A new scholar book with Brontë-related content:
Parents and Children in the Mid-Victorian Novel
Traumatic Encounters and the Formation of Family
by Madeleine Wood
Springer Verlag
ISBN 978-3-030-45468-5
This book produces an original argument about the emergence of ‘trauma’ in the nineteenth-century through new readings of Dickens, Emily and Charlotte Bronte, Collins, Gaskell and Elliot. Madeleine Wood argues that the mid-Victorian novels present their protagonists in a state of damage, provoked and defined by the conditions of the mid-century family: the cross-generational relationship is presented as formative and traumatising. By presenting family relationships as decisive for our psychological state as well as our social identity, the Victorian authors pushed beyond the contemporary scientific models available to them. Madeleine Wood analyses the literary and historical conditions of the mid-century period that led to this new literary emphasis, and which paved the way for the emergence of psychoanalysis in Vienna at the fin de siècle. Analysing a series of theoretical texts, Madeleine Wood shows that psychoanalysis shares the mid-Victorian concern with the unequal relationship between adult and child, focusing her reading through Freud’s early writings and Jean Laplanche’s ‘general theory of seduction’.
The book includes the chapter: Emily and Charlotte Brontë—Childhood Passions and Pathologies:
Wuthering Heights and
ShirleyIn this chapter, Madeleine Wood draws together one of the most highly regarded of the Brontës’ novels with one of the least: Wuthering Heights (1847) and Shirley (1849). Wood shows that parent-child traumatisation propels both novels, despite their radically different styles, and in each, family trauma is inseparable from ambivalence concerning modernity.

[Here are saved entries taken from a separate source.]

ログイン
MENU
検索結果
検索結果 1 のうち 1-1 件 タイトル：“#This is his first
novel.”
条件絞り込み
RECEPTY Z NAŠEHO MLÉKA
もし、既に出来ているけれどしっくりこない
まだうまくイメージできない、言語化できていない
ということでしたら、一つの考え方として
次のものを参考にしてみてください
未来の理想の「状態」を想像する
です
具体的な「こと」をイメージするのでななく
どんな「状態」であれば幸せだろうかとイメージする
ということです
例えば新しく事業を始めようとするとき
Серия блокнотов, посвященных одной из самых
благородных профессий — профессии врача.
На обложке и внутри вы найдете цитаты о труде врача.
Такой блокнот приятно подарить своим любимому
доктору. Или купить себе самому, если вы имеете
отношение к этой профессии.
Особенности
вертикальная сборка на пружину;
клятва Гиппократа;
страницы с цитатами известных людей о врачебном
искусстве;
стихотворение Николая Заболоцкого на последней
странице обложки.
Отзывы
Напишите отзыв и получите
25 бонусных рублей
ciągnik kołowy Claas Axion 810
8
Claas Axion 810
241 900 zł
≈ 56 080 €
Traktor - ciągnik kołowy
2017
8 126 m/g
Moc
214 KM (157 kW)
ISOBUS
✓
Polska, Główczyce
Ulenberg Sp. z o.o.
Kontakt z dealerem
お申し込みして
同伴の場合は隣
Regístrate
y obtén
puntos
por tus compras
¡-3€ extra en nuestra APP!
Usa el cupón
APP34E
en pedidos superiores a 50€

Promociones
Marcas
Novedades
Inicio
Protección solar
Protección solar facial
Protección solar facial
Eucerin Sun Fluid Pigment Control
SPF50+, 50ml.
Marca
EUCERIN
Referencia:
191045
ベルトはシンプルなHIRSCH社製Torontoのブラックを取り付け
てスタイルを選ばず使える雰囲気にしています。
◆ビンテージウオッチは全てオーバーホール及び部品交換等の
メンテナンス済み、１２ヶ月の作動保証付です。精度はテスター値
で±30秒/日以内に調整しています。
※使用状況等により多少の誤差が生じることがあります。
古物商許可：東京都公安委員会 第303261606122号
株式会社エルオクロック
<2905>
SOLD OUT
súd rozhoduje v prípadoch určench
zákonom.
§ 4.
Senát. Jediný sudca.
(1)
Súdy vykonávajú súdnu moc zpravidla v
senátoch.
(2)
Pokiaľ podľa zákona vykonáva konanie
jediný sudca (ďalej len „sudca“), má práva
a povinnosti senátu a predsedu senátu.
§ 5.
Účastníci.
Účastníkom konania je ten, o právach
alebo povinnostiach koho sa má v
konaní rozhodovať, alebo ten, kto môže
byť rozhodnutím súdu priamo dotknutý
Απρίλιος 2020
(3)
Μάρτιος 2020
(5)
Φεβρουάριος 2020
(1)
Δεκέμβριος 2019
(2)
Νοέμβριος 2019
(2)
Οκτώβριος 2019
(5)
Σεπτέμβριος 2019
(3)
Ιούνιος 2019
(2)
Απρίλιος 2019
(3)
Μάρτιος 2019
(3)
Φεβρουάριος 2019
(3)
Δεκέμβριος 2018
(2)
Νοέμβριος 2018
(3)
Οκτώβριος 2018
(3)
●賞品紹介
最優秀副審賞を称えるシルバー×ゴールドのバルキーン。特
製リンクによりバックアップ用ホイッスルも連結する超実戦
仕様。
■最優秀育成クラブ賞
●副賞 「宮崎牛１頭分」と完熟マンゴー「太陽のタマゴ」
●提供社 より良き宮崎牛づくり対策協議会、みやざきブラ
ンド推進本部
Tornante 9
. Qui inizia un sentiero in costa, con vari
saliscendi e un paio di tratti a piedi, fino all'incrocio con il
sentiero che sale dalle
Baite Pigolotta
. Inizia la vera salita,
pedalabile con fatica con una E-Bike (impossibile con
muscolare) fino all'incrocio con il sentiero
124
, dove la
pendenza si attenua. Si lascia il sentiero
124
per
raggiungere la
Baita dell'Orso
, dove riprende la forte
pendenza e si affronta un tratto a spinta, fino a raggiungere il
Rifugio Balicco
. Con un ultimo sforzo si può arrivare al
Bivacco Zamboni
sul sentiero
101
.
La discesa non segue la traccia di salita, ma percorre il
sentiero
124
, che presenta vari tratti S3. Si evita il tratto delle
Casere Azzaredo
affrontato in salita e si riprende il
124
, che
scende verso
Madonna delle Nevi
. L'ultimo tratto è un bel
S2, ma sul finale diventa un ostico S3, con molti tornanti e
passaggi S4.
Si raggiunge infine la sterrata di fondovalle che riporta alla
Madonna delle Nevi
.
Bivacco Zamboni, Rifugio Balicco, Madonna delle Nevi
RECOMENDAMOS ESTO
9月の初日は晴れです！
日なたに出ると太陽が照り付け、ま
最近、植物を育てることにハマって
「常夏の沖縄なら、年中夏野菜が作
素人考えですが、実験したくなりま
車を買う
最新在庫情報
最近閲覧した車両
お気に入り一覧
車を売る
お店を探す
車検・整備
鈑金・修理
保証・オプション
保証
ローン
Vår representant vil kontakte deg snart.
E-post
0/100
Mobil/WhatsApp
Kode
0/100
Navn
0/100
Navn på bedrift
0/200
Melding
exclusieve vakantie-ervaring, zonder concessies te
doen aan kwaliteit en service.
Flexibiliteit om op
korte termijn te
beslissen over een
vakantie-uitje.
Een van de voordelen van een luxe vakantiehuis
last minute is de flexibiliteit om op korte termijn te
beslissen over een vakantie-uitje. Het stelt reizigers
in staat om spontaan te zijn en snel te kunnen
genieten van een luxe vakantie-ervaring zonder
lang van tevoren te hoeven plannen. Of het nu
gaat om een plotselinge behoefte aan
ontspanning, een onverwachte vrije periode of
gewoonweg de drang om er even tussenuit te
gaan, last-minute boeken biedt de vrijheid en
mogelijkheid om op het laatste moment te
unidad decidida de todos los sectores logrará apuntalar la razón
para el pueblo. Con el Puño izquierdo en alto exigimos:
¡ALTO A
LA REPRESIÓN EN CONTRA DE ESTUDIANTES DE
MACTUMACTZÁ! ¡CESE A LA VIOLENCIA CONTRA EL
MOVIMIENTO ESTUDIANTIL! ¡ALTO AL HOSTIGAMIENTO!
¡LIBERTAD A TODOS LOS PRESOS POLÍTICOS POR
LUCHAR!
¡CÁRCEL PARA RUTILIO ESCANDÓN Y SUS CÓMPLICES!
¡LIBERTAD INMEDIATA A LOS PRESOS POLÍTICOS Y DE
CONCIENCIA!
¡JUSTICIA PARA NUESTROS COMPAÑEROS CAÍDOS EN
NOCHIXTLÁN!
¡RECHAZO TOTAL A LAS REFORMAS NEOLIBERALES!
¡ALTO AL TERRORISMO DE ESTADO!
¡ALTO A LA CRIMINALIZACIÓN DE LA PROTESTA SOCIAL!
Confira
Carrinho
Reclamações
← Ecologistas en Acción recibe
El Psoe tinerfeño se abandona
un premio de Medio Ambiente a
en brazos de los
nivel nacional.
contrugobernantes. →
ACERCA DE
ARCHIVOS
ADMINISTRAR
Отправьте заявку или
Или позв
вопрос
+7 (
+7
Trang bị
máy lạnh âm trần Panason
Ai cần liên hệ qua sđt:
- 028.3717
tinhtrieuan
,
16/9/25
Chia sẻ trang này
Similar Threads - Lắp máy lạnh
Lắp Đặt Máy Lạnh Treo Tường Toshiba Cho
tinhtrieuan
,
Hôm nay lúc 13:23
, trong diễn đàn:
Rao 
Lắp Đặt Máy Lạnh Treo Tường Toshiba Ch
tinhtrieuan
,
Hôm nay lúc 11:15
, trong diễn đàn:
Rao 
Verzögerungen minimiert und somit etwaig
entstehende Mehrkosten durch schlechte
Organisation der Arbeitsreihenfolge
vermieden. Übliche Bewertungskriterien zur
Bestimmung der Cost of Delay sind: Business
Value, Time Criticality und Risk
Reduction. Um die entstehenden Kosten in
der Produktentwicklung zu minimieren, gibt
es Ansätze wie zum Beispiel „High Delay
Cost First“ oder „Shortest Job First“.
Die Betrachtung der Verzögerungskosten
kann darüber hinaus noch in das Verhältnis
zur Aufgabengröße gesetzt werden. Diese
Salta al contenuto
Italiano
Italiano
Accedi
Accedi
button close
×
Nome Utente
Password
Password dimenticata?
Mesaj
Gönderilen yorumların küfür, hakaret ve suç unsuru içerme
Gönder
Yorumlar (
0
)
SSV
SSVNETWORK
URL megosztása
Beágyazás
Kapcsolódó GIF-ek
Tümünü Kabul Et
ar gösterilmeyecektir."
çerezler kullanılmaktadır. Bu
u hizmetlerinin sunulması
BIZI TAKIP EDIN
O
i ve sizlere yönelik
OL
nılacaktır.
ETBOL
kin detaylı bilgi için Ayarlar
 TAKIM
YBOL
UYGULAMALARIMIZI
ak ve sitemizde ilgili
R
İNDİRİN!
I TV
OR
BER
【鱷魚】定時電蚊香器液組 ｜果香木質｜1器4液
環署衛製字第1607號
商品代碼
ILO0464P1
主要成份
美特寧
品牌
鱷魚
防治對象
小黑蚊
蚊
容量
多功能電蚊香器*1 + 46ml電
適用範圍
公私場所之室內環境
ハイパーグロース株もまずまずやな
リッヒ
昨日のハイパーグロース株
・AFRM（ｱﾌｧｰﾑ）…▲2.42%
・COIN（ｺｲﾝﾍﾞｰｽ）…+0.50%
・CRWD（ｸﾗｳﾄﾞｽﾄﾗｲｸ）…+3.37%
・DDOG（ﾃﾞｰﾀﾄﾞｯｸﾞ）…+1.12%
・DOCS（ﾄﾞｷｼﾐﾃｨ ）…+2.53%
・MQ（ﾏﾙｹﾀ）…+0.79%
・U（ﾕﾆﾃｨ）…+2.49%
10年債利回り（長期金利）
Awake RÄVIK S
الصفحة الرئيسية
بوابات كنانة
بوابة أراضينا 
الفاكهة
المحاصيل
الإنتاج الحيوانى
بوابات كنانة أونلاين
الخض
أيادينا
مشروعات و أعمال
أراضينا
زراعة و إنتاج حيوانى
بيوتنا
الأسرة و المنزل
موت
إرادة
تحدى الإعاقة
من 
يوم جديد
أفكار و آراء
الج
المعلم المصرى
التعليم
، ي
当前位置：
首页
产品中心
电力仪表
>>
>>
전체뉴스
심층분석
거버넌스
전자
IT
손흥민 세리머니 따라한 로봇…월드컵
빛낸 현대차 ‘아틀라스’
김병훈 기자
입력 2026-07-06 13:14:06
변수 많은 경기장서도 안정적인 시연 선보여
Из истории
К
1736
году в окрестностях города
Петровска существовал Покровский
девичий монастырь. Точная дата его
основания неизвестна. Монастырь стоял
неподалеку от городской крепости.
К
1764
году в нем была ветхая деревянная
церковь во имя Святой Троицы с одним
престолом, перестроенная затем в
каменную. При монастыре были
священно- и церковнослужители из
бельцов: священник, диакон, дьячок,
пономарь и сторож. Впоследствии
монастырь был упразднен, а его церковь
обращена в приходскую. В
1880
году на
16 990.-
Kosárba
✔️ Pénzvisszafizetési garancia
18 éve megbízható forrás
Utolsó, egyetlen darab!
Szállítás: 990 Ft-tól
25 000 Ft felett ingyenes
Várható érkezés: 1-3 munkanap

The chapter is split into two readings: ‘The Primacy of the Child: The Ghostly Encounters of Wuthering Heights’, and ‘Family Longing and the Maternal Blessing: Shirley’. In the first, Wood argues that Wuthering Heights is founded on an unknowable trauma, which repeats and haunts, circulating beyond the limits of Cathy and Heathcliff’s story, presenting the violent aftermath of a primal scene which remains intangible. Shirley is founded on primal parental failure: Robert Moore’s family debt; Caroline’s debauched father and absent mother, with Shirley’s seemingly protected orphanhood juxtaposed against this.